The Design Of The Google File System

Freddles writes "This is an interesting paper (PDF) describing the design approach to Google's file system. The design had to take account of requirements for huge file sizes, a highly responsive infrastructure and an assumption that hardware components will always fail."

9 of 210 comments (clear)

  1. In case you don't like PDF by Brahmastra · · Score: 4, Informative

    Here's the html link

  2. PDF mirror by Tyler+Eaves · · Score: 4, Informative

    PDF mirror on my server /Feels sorry for the Rochester cs server

    --
    TODO: Something witty here...
  3. Just to make it clear.. by Doodhwala · · Score: 4, Informative


    Okay, so I read this paper as a part of the SOSP reading group here at school.
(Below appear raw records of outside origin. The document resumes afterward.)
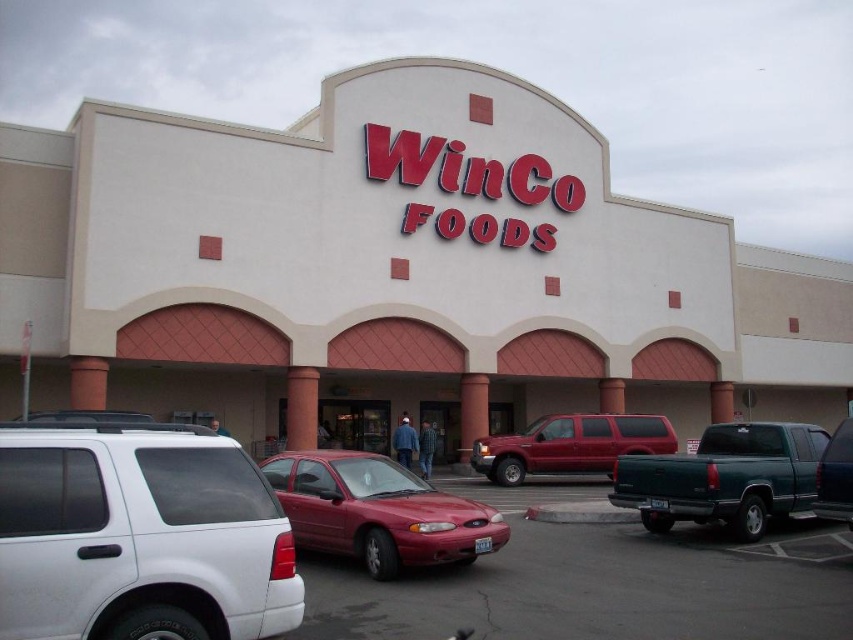
Question: Can you confirm if white matte building at center is positioned above white matte suv at lower left?

Choices:
 (A) yes
 (B) no

Answer: (A)

Question: Which is farther from the shiny red suv at center?

Choices:
 (A) white matte building at center
 (B) metallic dark green truck at right
 (C) white matte suv at lower left

Answer: (C)

Question: Among these objects, which one is nearest to the camera?

Choices:
 (A) green matte truck at right
 (B) metallic dark green truck at right
 (C) metallic red car at center

Answer: (C)

Question: Which object appears closest to the camera in this image?

Choices:
 (A) shiny red suv at center
 (B) metallic red car at center
 (C) white matte building at center
 (D) green matte truck at right

Answer: (B)

Question: Is white matte suv at lower left bigger than green matte truck at right?

Choices:
 (A) no
 (B) yes

Answer: (A)

Question: Is white matte building at center thinner than shiny red suv at center?

Choices:
 (A) yes
 (B) no

Answer: (B)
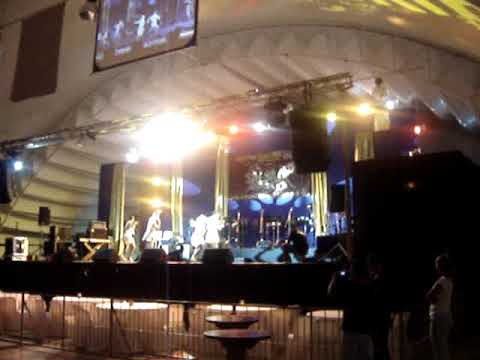
Locate an element on the screen. This screenshot has width=480, height=360. table is located at coordinates (234, 335), (233, 319).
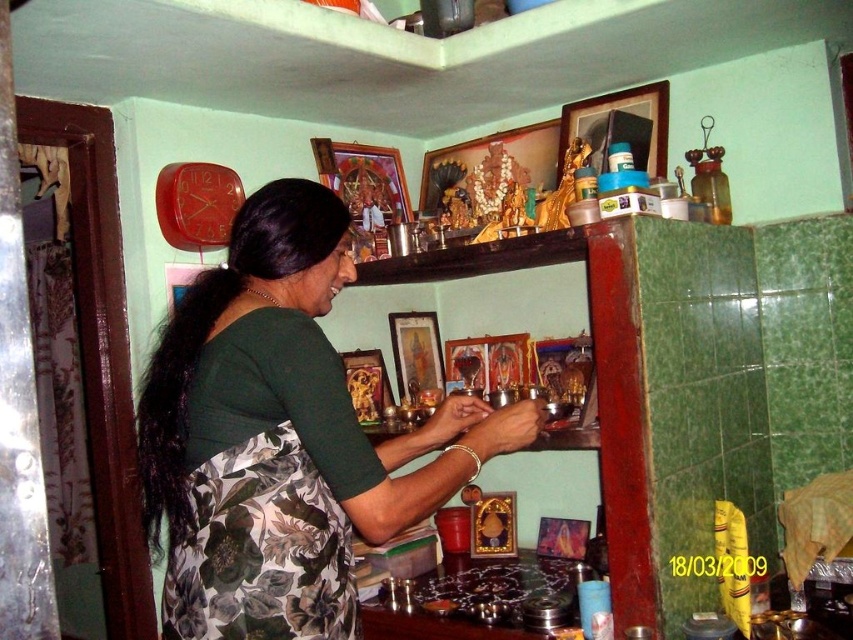
Question: Considering the relative positions of green fabric sari at center and floral fabric apron at lower left in the image provided, where is green fabric sari at center located with respect to floral fabric apron at lower left?

Choices:
 (A) left
 (B) right

Answer: (B)

Question: Which point is farther to the camera?

Choices:
 (A) floral fabric apron at lower left
 (B) green fabric sari at center

Answer: (A)

Question: Which point is closer to the camera?

Choices:
 (A) coord(183,612)
 (B) coord(282,470)

Answer: (B)

Question: Is green fabric sari at center further to the viewer compared to floral fabric apron at lower left?

Choices:
 (A) no
 (B) yes

Answer: (A)

Question: Among these objects, which one is nearest to the camera?

Choices:
 (A) floral fabric apron at lower left
 (B) green fabric sari at center

Answer: (B)

Question: Can you confirm if green fabric sari at center is positioned below floral fabric apron at lower left?

Choices:
 (A) yes
 (B) no

Answer: (B)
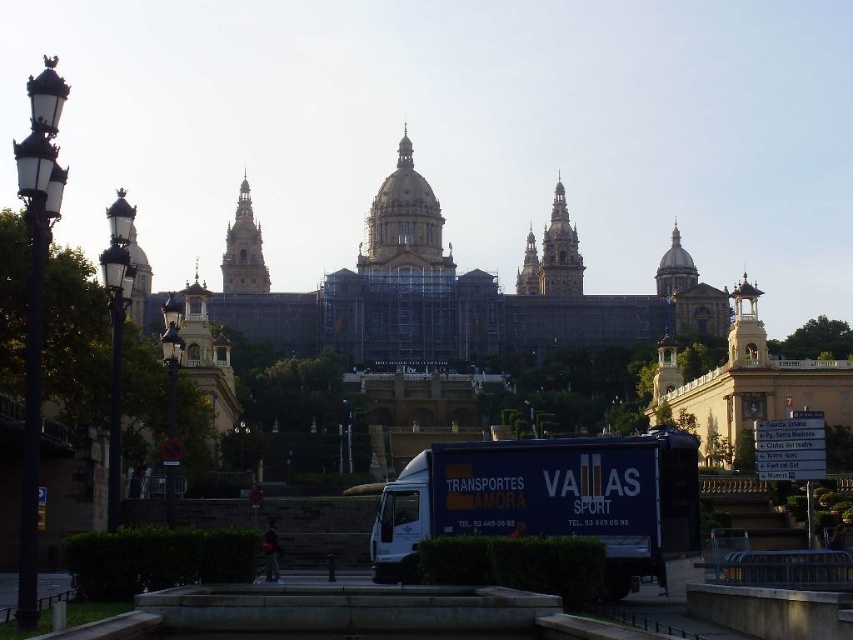
This screenshot has height=640, width=853. Describe the element at coordinates (450, 291) in the screenshot. I see `golden stone palace at center` at that location.

Between golden stone palace at center and blue matte truck at center, which one is positioned higher?

golden stone palace at center

Is point (415, 312) farther from viewer compared to point (561, 512)?

Yes.

The width and height of the screenshot is (853, 640). In order to click on golden stone palace at center in this screenshot , I will do `click(450, 291)`.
Just want to make it clear that this is not the file system used by the front end that we all see. It is used by internal dev groups as well as the web spiders that they employ. Their unique usage has definitely led to a number of interesting choices (such as the atomic appends) for the file system design. Read the paper for more details :-)

    1. Re:Just to make it clear.. by Doodhwala · · Score: 3, Informative

      And if you read that statement, it does not mention the front-end. Generation and processing all takes place offline as most of the query results are only updated once a month (the Google-dance). And this question was asked of Howard Gobioff (one of the co-authors) at a presentation on the Google File System (GFS) at Carnegie Mellon.

  4. html version by kaan · · Score: 3, Informative

    thanks to, ehh, Google, here's an html version of the article

    I didn't read the whole article (kinda lengthy) but it seems pretty informative. I found their assumptions interesting, as they reveal some of the essence of what makes Google such a great search tool. Here are a few from the article:

    - The system is built from many inexpensive commodity components that often fail. It must constantly monitor itself and detect, tolerate, and recover promptly from component failures on a routine basis.

    - High sustained bandwidth is more imprtant that low latency. Most of our target applications place a premium onprocessing data in bulk at a high rate, while few have stringent response time requirements for an individual read or write.

    - The workloads primarily consist of two kinds of reads: large streaming reads and small random reads. Successive operations from the same client often read through a contiguous region of a file.

  5. Fabulous Insights by dolo666 · · Score: 4, Informative

    I really enjoyed that read about the file system Google uses. The fact that they usually append to their files, is of special note. By appending data you only need to know a simple pointer address. Seems quick enough. Add a bunch of threaded concurrent writes and you could get into trouble on other systems... The "atomic append" seems interesting because of the use of multiple machines to append simultaneously (hazard free).

    64meg chunk size is pretty huge, but I'm guessing that's blocked out based on continual threads of data, not typical files.

    At first glance, this file system seems fairly wasteful. But hey, Google likely require speed and reliability over cost. Right?

    This reminds me of the discussions about not-so-far-off database filesystems coming to an OS near you.

  6. Re:Word processor? by Saunalainen · · Score: 2, Informative

    The PDF file claims to have been made by dvips, so it was written in Latex. It was then converted to PDF using Distiller.

  7. Prevayler anyone? by 12357bd · · Score: 2, Informative

    The in-memory master behaviour described in the paper ressembles a lot the Prevayler software.

    --
    What's in a sig?
  8. LaTex is not a word processor by maxmg · · Score: 3, Informative

    It's more of a "text compiler" where you concentrate on writing the content and leave all of the formatting to a template that is responsible for transofmring the content into (normally postscript) output. Anybody who has worked with LaTex and then moved to Word, only to have that stupid piece of sh*t bunch all images in a document together, on top of each other, on the first or last page of their document will appreciate the LaTex workflow. And LaTex absolutely rocks when it comes to formulas.

    That being said, LaTex comes with a siginificant learning curve, and due to its nature misses some of the features that are important in a business environment (most notably changes tracking). There are some pseudo-wysiwig frontends for LaTex, such as Lyx, but they are firmly targeted at an academic audience. Most scientific papers require submissions in .ps format, processed with a speified LaTex templates (at tleast they did when I was at Uni).

    --
    I asked for a refund - and got my monkey back.